Das lässt sich sehr gut am Beispiel der geplanten Datenschutzgrundverordnung zeigen: Würde sie so Realität, wäre dies eine klare Entscheidung hin zum "Bezahl-"Internet, da sämtliche Online- und Dialaogmarketingaktivitäten unterbunden würden. Aber auch die sogenannte Realwirtschaft, die zumeist mittelständisch geprägt ist, wäre allein durch die Komplexität der geplanten Änderungen gar nicht in der Lage, sich stets hundertprozentig gesetzeskonform zu verhalten. Folglich würde sich vermutlich eine gewaltige Prozesslawine über Europa (bzw. zumindest Deutschland) ergießen.

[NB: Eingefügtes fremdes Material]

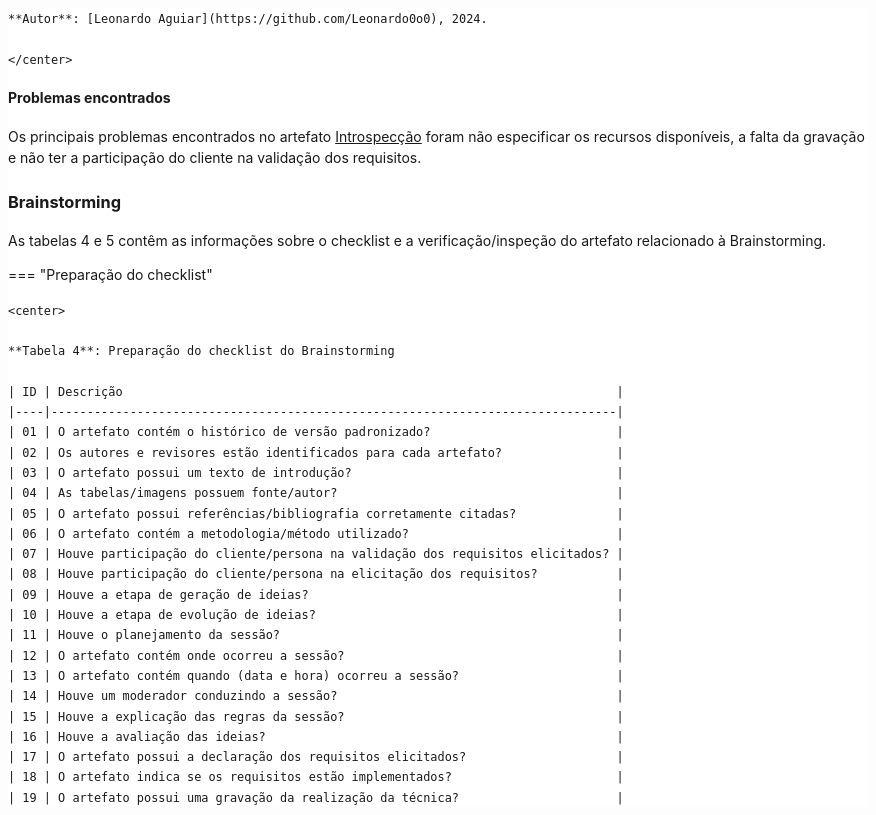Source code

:     **Autor**: [Leonardo Aguiar](https://github.com/Leonardo0o0), 2024.

    </center>

#### Problemas encontrados

Os principais problemas encontrados no artefato [Introspecção](https://requisitos-de-software.github.io/2024.1-Meu-INSS/elicitacao/Introspeccao/) foram não especificar os recursos disponíveis, a falta da gravação e não ter a participação do cliente na validação dos requisitos.

### Brainstorming

As tabelas 4 e 5 contêm as informações sobre o checklist e a verificação/inspeção do artefato relacionado à Brainstorming.

=== "Preparação do checklist"

    <center>

    **Tabela 4**: Preparação do checklist do Brainstorming

    | ID | Descrição                                                                     |
    |----|-------------------------------------------------------------------------------|
    | 01 | O artefato contém o histórico de versão padronizado?                          |
    | 02 | Os autores e revisores estão identificados para cada artefato?                |
    | 03 | O artefato possui um texto de introdução?                                     |
    | 04 | As tabelas/imagens possuem fonte/autor?                                       |
    | 05 | O artefato possui referências/bibliografia corretamente citadas?              |
    | 06 | O artefato contém a metodologia/método utilizado?                             |
    | 07 | Houve participação do cliente/persona na validação dos requisitos elicitados? |
    | 08 | Houve participação do cliente/persona na elicitação dos requisitos?           |
    | 09 | Houve a etapa de geração de ideias?                                           |
    | 10 | Houve a etapa de evolução de ideias?                                          |
    | 11 | Houve o planejamento da sessão?                                               |
    | 12 | O artefato contém onde ocorreu a sessão?                                      |
    | 13 | O artefato contém quando (data e hora) ocorreu a sessão?                      |
    | 14 | Houve um moderador conduzindo a sessão?                                       |
    | 15 | Houve a explicação das regras da sessão?                                      |
    | 16 | Houve a avaliação das ideias?                                                 |
    | 17 | O artefato possui a declaração dos requisitos elicitados?                     |
    | 18 | O artefato indica se os requisitos estão implementados?                       |
    | 19 | O artefato possui uma gravação da realização da técnica?                      |
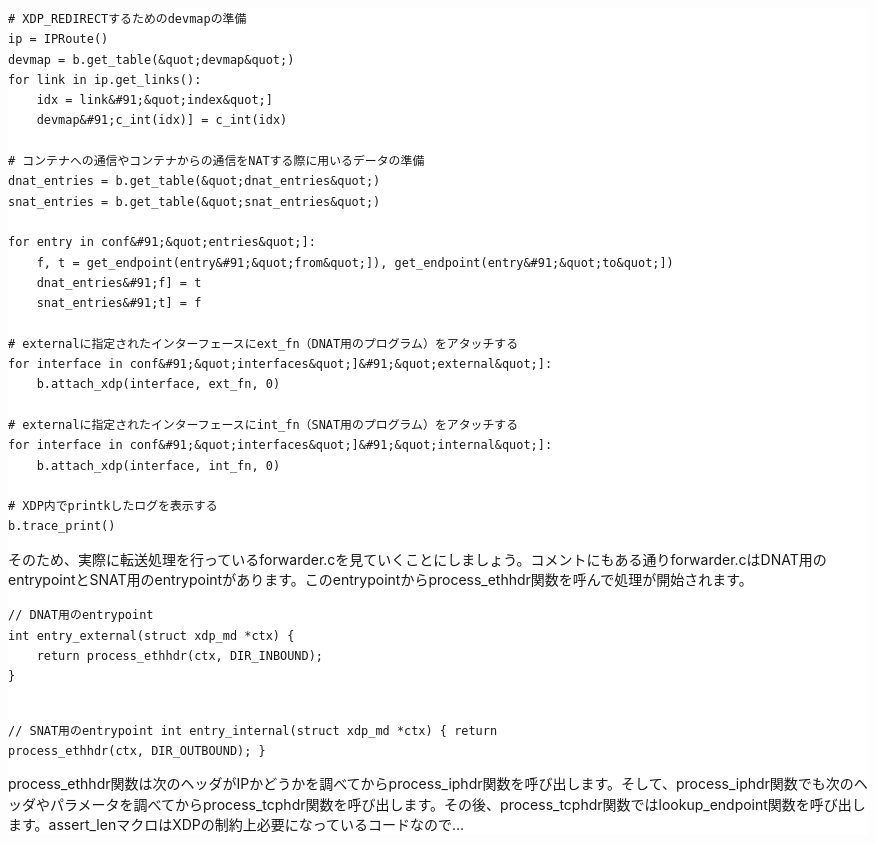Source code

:     # XDP_REDIRECTするためのdevmapの準備
    ip = IPRoute()
    devmap = b.get_table(&quot;devmap&quot;)
    for link in ip.get_links():
        idx = link&#91;&quot;index&quot;]
        devmap&#91;c_int(idx)] = c_int(idx)

    # コンテナへの通信やコンテナからの通信をNATする際に用いるデータの準備
    dnat_entries = b.get_table(&quot;dnat_entries&quot;)
    snat_entries = b.get_table(&quot;snat_entries&quot;)

    for entry in conf&#91;&quot;entries&quot;]:
        f, t = get_endpoint(entry&#91;&quot;from&quot;]), get_endpoint(entry&#91;&quot;to&quot;])
        dnat_entries&#91;f] = t
        snat_entries&#91;t] = f

    # externalに指定されたインターフェースにext_fn（DNAT用のプログラム）をアタッチする
    for interface in conf&#91;&quot;interfaces&quot;]&#91;&quot;external&quot;]:
        b.attach_xdp(interface, ext_fn, 0)

    # externalに指定されたインターフェースにint_fn（SNAT用のプログラム）をアタッチする
    for interface in conf&#91;&quot;interfaces&quot;]&#91;&quot;internal&quot;]:
        b.attach_xdp(interface, int_fn, 0)

    # XDP内でprintkしたログを表示する
    b.trace_print()
</code></pre></div>


<p>そのため、実際に転送処理を行っているforwarder.cを見ていくことにしましょう。コメントにもある通りforwarder.cはDNAT用のentrypointとSNAT用のentrypointがあります。このentrypointからprocess_ethhdr関数を呼んで処理が開始されます。</p>


<div class="wp-block-syntaxhighlighter-code "><pre class="brush: plain; title: ; title: ; notranslate" title=""><code>// DNAT用のentrypoint
int entry_external(struct xdp_md *ctx) {
	return process_ethhdr(ctx, DIR_INBOUND);
}

// SNAT用のentrypoint
int entry_internal(struct xdp_md *ctx) {
	return process_ethhdr(ctx, DIR_OUTBOUND);
}
</code></pre></div>


<p>process_ethhdr関数は次のヘッダがIPかどうかを調べてからprocess_iphdr関数を呼び出します。そして、process_iphdr関数でも次のヘッダやパラメータを調べてからprocess_tcphdr関数を呼び出します。その後、process_tcphdr関数ではlookup_endpoint関数を呼び出します。assert_lenマクロはXDPの制約上必要になっているコードなので&#8230;</p>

Wenn die Mehrheit unserer Parlamentarier dies so will, werden sie auch so abstimmen. Falls sie aber auch Interesse an den weitreichenden Konsequenzen auf unseren gesamten Wirtschaftskreislauf haben, ist es sinnvoll, sich intensiv mit den Entwürfen und den Alternativvorschlägen auseinanderzusetzen.
Letzte Bemerkung: Auch die Datenschutzerklärungen auf dieser Website und die hiermit verfolgten Ziele (Marktforschung etc.) würden künftig nicht mehr zulässig sein. Ob dies den Verfassern des Artikels so klar ist?